Sincerely, Dick Platt ’71
My best regards and wishes go to David, outstanding teacher and memorable friend for half a century and onward.
I can still clearly picture him in his classroom which is a cherished memory to me. I am sure that all the professors wanted their students to learn the law; to be able to handle themselves well as lawyers; to become good practicing lawyers. I thought David went beyond and made it feel that we were already in a law firm, discussing the problem together as equals. Solving legal problems was challenging and satisfying. On a human scale, it gave me confidence about becoming a lawyer, which, in the long run, was priceless.

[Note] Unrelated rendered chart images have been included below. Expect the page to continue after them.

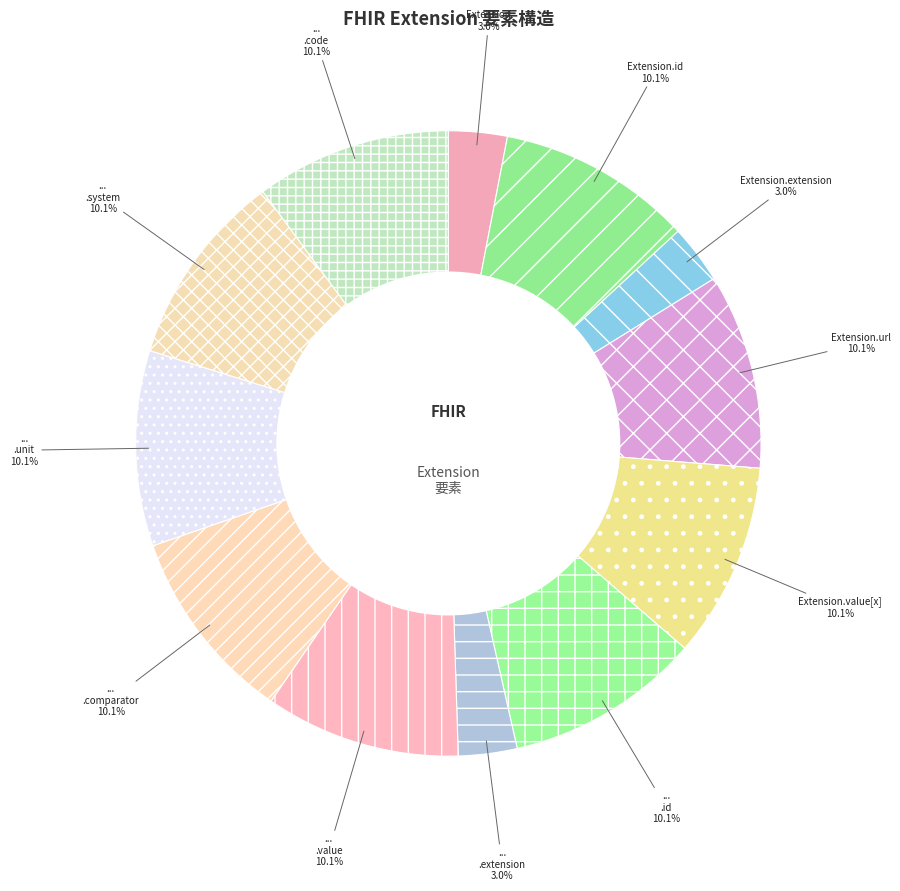

How many segments does this pie chart have?

12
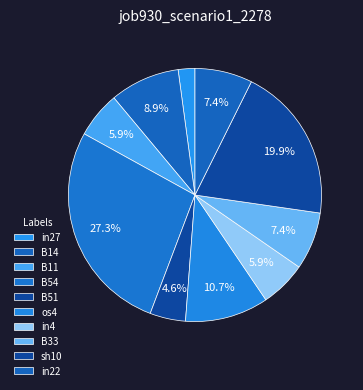

Which slice is the largest?

B54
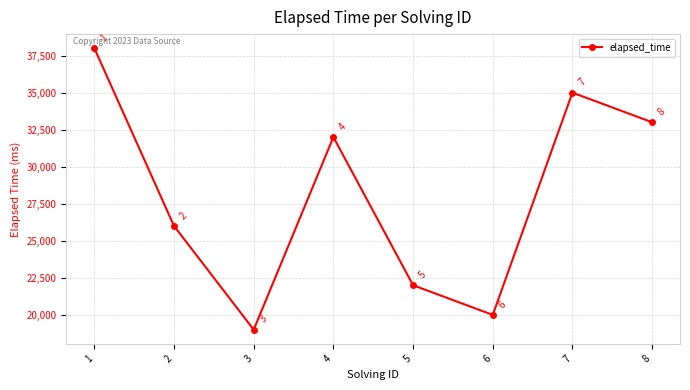

Count the number of categories in the chart.

8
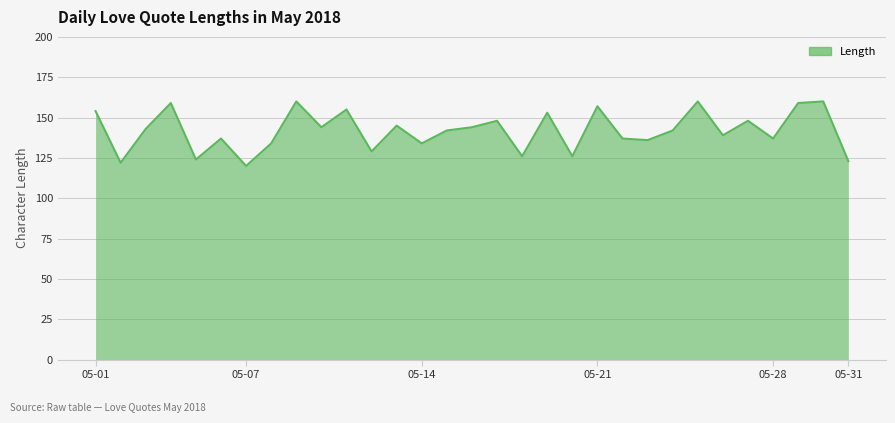

What is the greatest value displayed?

160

Please relay my fondest mahalo and aloha.
-Joseph A. Kinoshita JD66
Congratulations on 50 years of inspiring teaching. David not only inspired me as a law student but guided me in his courses to appreciate the intellectual aspects of legal study accompanied with respect for me as a student. His strength as a scholar and his humility as a human being stand as a model for teachers everywhere. I have tried to emulate these qualities in my own teaching career and as a trial lawyer. Many thanks for what he has given students over his career.
-John Gilbert, JD75
I am a 1968 graduate of the WU School of Law and was privileged as a first year student to have Professor Becker as a teacher of property law. To this day the words “fee tail male,” ”fee tail female” and “rule against perpetuities” send cold chills up my spine. It may be that those days in Professor Becker’s property class had a strong influence in my deciding to become a tax attorney, a field in which I am still practicing, although I would venture to observe that tax law does not provide much more certainty as to conclusions than does property law. Dr. Becker was one of several exceptional teachers in our freshman year. His quiet demeanor and insightful analysis did exactly what a law professor is supposed to do—he taught me to think analytically—a trait that has carried me well in my career. Please add my name to what I am sure is a long list of former students saying “thank you” and best wishes to Dr. Becker.